Delays in identification, resuscitation and referral have been identified as a preventable cause of avoidable severity of illness and mortality in South African children. To address this problem, a machine learning model to predict a compound outcome of death prior to discharge from hospital and/or admission to the PICU was developed. A key aspect of developing machine learning models is the integration of human knowledge in their development. The objective of this study is to describe how this domain knowledge was elicited, including the use of a documented literature search and Delphi procedure.

Design

A prospective mixed methodology development study was conducted that included qualitative aspects in the elicitation of domain knowledge, together with descriptive and analytical quantitative and machine learning methodologies.

Setting

A single centre tertiary hospital providing acute paediatric services.

Participants

Three paediatric intensivists, six specialist paediatricians and three specialist anaesthesiologists.

Interventions

None.

Measurements and main results

The literature search identified 154 full-text articles reporting risk factors for mortality in hospitalised children.
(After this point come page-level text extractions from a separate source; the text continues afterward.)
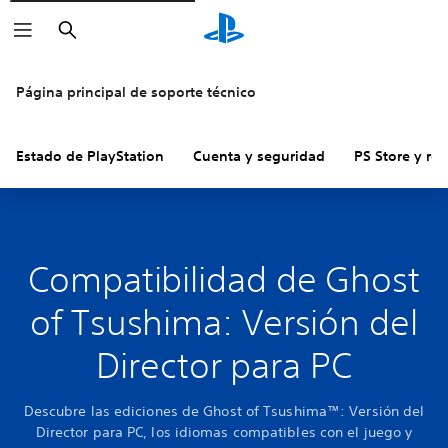
Buscar
Página principal de soporte técnico
Estado de PlayStation
Cuenta y seguridad
PS Store y re
Compatibilidad de Ghost
of Tsushima: Versión del
Director para PC
Descubre las ediciones de Ghost of Tsushima™: Versión del
Director para PC, los idiomas compatibles con el juego y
These factors were most commonly features of specific organ dysfunction. 89 of these publications studied children in lower- and middle-income countries. The Delphi procedure included 12 expert participants and was conducted over 3 rounds. Respondents identified a need to achieve a compromise between model performance, comprehensiveness and veracity and practicality of use. Participants achieved consensus on a range of clinical features associated with severe illness in children. No special investigations were considered for inclusion in the model except point-of-care capillary blood glucose testing. The results were integrated by the researcher and a final list of features was compiled.

Conclusion

The elicitation of domain knowledge is important in effective machine learning applications. The documentation of this process enhances rigour in such models and should be reported in publications. A documented literature search, Delphi procedure and the integration of the domain knowledge of the researchers contributed to problem specification and selection of features prior to feature engineering, pre-processing and model development.